John P. McNamara: Washington already leads in education innovation
On Jan. 20, The Spokesman-Review ran an editorial titled “Olympia needs to go back to basics.” In that editorial was this paragraph on education: “Education is one of those primary responsibilities, and for the first time in many years, the state is on pretty good footing when it comes to education funding after the state Supreme Court forced lawmakers to act. What schools lack now is oversight. If the Legislature tackles anything with education, it should be reforms aimed at promoting learning innovation and accountability. For example, Washington needs strong graduation requirements and curriculum paths that treat vocation-ready as equal to college-ready. And charter schools need parity in transportation and facilities funding.”
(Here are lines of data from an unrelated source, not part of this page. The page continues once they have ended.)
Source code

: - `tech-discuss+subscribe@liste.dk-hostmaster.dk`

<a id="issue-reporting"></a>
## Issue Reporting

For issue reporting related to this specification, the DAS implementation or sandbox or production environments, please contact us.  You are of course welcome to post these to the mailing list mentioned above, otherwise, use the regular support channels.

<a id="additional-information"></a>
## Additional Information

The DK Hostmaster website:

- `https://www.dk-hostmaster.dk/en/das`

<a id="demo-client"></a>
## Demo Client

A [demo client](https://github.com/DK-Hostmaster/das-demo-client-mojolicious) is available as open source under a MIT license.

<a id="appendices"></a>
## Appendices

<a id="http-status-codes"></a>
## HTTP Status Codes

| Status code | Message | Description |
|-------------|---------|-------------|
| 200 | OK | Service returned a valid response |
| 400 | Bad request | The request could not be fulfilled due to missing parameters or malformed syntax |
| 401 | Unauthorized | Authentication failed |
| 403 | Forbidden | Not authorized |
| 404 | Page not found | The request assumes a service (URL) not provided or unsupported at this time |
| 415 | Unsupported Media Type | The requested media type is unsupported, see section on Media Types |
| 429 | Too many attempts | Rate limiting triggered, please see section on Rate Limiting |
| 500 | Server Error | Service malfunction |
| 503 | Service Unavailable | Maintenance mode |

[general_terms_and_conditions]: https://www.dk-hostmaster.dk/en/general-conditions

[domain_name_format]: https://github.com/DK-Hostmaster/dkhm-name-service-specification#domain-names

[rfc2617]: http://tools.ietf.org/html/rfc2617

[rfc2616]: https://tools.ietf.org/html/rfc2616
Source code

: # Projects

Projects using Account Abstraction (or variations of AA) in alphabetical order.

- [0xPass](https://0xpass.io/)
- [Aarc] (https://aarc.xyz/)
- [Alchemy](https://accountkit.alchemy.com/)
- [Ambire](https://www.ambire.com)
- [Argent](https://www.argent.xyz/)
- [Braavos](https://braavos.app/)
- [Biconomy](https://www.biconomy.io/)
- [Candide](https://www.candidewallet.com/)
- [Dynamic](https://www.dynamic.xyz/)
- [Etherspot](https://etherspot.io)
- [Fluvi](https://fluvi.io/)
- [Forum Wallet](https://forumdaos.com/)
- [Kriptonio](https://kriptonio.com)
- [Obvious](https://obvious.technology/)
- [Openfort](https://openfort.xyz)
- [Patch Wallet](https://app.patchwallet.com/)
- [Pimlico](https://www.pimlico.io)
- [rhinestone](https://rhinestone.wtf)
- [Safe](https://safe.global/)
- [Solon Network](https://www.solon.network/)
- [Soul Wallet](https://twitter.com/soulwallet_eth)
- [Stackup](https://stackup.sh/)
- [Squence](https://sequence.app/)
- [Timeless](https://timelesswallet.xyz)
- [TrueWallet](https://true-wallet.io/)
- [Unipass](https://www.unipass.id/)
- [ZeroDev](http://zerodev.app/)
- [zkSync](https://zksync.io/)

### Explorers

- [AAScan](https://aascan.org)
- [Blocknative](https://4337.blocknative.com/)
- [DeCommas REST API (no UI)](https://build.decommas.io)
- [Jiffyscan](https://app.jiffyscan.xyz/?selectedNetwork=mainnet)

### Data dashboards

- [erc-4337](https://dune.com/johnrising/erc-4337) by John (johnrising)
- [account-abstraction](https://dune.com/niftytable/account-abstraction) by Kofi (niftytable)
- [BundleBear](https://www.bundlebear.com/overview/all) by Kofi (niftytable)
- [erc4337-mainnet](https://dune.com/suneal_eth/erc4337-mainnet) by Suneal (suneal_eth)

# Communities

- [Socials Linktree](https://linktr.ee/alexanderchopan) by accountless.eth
I speak from 50 years in higher education, science research, community education, K-12 education, 4H, FFA and presently the president-elect of the Washington Science Teachers Association. In my 35-year career in Washington state, I have worked with all these groups and have been actively involved in Washington state K-12 and higher education as a parent, teacher, professor, school board committee member, professional educator, scientist, FFA and 4H consultant, member of the Washington Agriculture Career and Technical Association, professional development provider in STEM. I have worked with thousands of youth and adults on many aspects of K-12 science, career and technical education. I have consulted to the Office of Superintendent of Public Instruction (I have never worked for OSPI) on curriculum development, assessment, teacher training, teacher accountability, teacher assessment and student assessment. So, all that is to basically say I know what of I write.
In short: The state of Washington is a national leader in educational innovation, especially in STEM and the Next Generation Science Standards. The National Science Teachers Associations works with us to develop student and teacher training, accountability and assessment programs. Our educators help write, review and assess the national standards. The NSTA Area Science Conference is in Seattle this December, I am the chair and I invite you to come and listen while Washington state educators train others from around the region in innovative education.
This state has a requirement that all teachers receive at least 15 hours of STEM continuing education to recertify, regardless of their subject or grade level. The OSPI, the Educational Service Districts, school districts and schools all partner with Boeing, Microsoft, Battelle, WASTEM, WSU, UW, EWU, CWU, WWU, Gonzaga, Whitman, Whitworth, Energy Northwest, Fred Hutchinson with hundreds of innovative programs; you can simply look these up online.
The OSPI is committed to accountability at every level. Recertification requirements are among the strongest in the country. Teachers have district and ESD support for on-the-job improvement. There is professional development through the year from a variety of sources.
We have among the highest of all graduation requirements, including math, science, technical and all liberal arts subjects. There are core paths as well as individual paths for all students to any kind of postsecondary life they want. We have one of the strongest CTE programs in the country. CTE stands for Career and Technical Education, which replaced “vocational education” years ago. Our former superintendent, Randy Dorn, was a champion of CTE and strengthened this program, and Chris Reykdal is continuing that. We follow the “All Standards for All Students” philosophy and students all must have graduation paths set up with their schools, regardless of whether they are going right to work or to community college, trade school, college or university.
Of the points you raised, these three – innovation, accountability and graduation requirements – really were dumbfounding. To suggest that this state is not innovative or accountable and does not have strong graduation requirements just demonstrates a lack of awareness.
The final point on charter schools I disagree with completely. I do not think charter schools are the answer to fixing a public education system. They simply have become a way for people with money to get their children out of public schools. Years of trials and research have just proved the same thing: Schools in areas where ed, whether they are public or private or charter or state, in areas that support education with money, do well. Others do not. You don’t “fix public education” by pulling money away from it.
John P. McNamara is president-elect of the Washington Science Teachers Association, chair of the NSTA 2019 Seattle Area Conference, and a Washington State University emeritus professor.